** Opening DATA block **

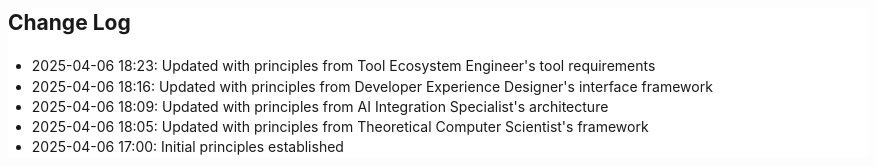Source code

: ## Change Log
- 2025-04-06 18:23: Updated with principles from Tool Ecosystem Engineer's tool requirements
- 2025-04-06 18:16: Updated with principles from Developer Experience Designer's interface framework
- 2025-04-06 18:09: Updated with principles from AI Integration Specialist's architecture
- 2025-04-06 18:05: Updated with principles from Theoretical Computer Scientist's framework
- 2025-04-06 17:00: Initial principles established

** Closing DATA block **

▸ EXERCISE BRIEF: Retype the stored data above line for line, matching every character. Leave the pictures out of your answer.

▸ RESPONSE TO THE TASK:
Source code

: ## Change Log
- 2025-04-06 18:23: Updated with principles from Tool Ecosystem Engineer's tool requirements
- 2025-04-06 18:16: Updated with principles from Developer Experience Designer's interface framework
- 2025-04-06 18:09: Updated with principles from AI Integration Specialist's architecture
- 2025-04-06 18:05: Updated with principles from Theoretical Computer Scientist's framework
- 2025-04-06 17:00: Initial principles established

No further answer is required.